I am working on a system which communicates to multiple back end systems, which can be grouped into three types
Relational database
SOAP or WCF service
File system (network share)
Due to the environment this will run in, there are no guarantees that any of those will be available at run time. In fact some of them seem pretty brittle and go down multiple times a day :(
The thinking is to have a small bit of test code which runs before the actual code. If there is a problem then persist the request and poll until the target system until it is available. Tests could possibly be rerun within the code to check it is still available at logical points. The ultimate goal is to have a very stable system, regardless of the stability (or lack thereof) of the systems it communicates to.
My questions around this design are:
Are there major issues with it? (small things like the fact it may fail between the test completing and the code running are understandable)
Are there better ways to implement this sort of design?
Would using traditional exception handling and/or transactions be better?
Updates
The system needs to talk to the back end systems in a coordinated way.
The system is very async in nature so using things like queuing technologies is fine.
The system must run even if one or more backend systems are down as others may be up and processing of some information is possible.
You will be needing that traditional exception handling no matter what, since as you point out there's always the chance that things'll fail between your last check and the actual request.
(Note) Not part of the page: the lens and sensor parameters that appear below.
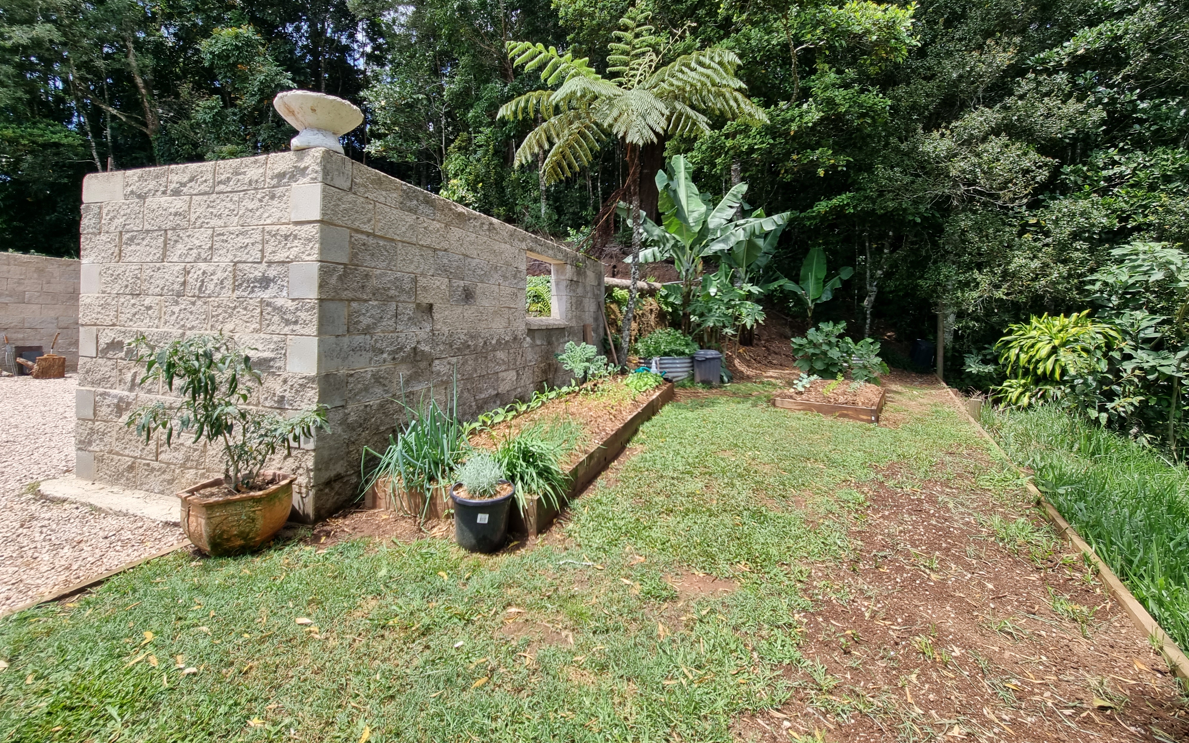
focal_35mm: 14
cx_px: 593
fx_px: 454
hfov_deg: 105.3
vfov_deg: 77.9
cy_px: 307
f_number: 2.2
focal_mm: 2.2
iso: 50
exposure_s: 1/646
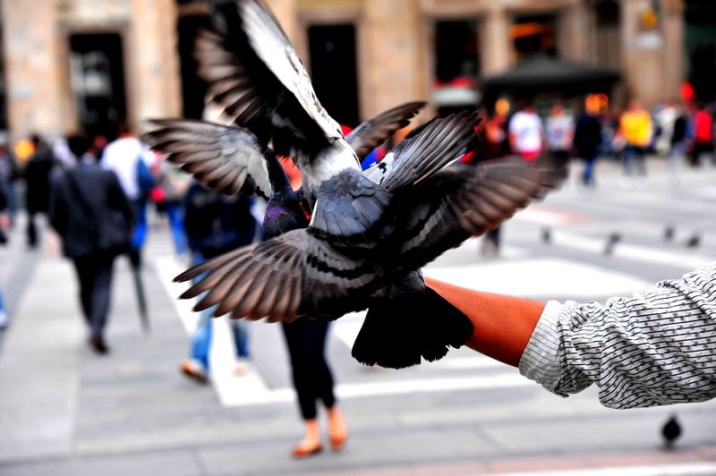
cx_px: 358
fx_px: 2385
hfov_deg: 17.1
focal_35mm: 120
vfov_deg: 11.4
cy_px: 238
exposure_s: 1/250
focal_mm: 120
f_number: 5.6
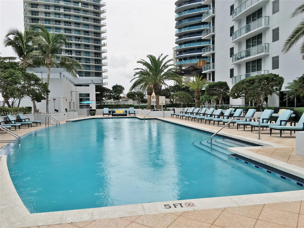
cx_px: 152
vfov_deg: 48.2
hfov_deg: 61.7
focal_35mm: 29
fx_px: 255
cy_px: 114
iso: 25
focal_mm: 4.15
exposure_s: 1/836
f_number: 2.2
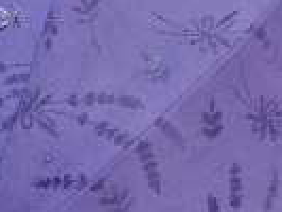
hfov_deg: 15.2
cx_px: -112
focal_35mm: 122
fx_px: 995
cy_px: 120
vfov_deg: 12.2
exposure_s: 1/30
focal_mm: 4.5
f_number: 3
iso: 400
So I really think any solution you find should try to interact smoothly with this.
You are not stating if these flaky resources need to interact in some kind of coordinated manner, which would indicate that you should probably be using a transaction manager of some sort to do this. I do not believe you want to get into the footwork of transaction management in application code for most needs.
Sometimes I have also seen people use AOP to encapsulate retry logic to back-end systems that fail (for instance due to time-out issues). Used sparingly this may be a decent solution.
In some cases you can also use message queuing technology to alleviate unstable back-ends. You could for instance commit to a message queue as part of a transaction, and only pop off the queue when successful. But this design is normally only possible when you're able to live with an asynchronous process.
And as always, real stability can only be achieved by attacking the root cause of the problem. I had a 25-year old bug fixed in a mainframe TCP/IP stack fixed because we were overrunning it, so it is possible.
The Microsoft Smartclient framework provides a ConnectionMonitor class. Should be easy to use or duplicate.
Our approach to this kind of issue was to run a really basic 'sanity tester' prior to bringing up our main application. This was thick client so we could run the test every time the app started. This sanity test would go out and check things like database availability, and external network (extranet) access, and it could have been extended to do webservices as well.
If there was a failure, the user was informed, and crucially an email was also sent to the support/dev team. These emails soon became unweildy as so many were being created, but we then setup filters, so we knew when somethings really bad was happening. Overall the approach worked pretty well, our biggest win was being able to tell users that the system was down, before they had entered data, and got part way through a long winded process. They absolutely loved it.
At a technica level the sanity was written in C#, it used exception handling in a conventional way not to find the problems it was looking for. The sanity program became a mini app in its own right, and it was standalone from the main app. If I were doing it again I'd using a logging framework to capture issues, which is more flexible then our hard coded approach.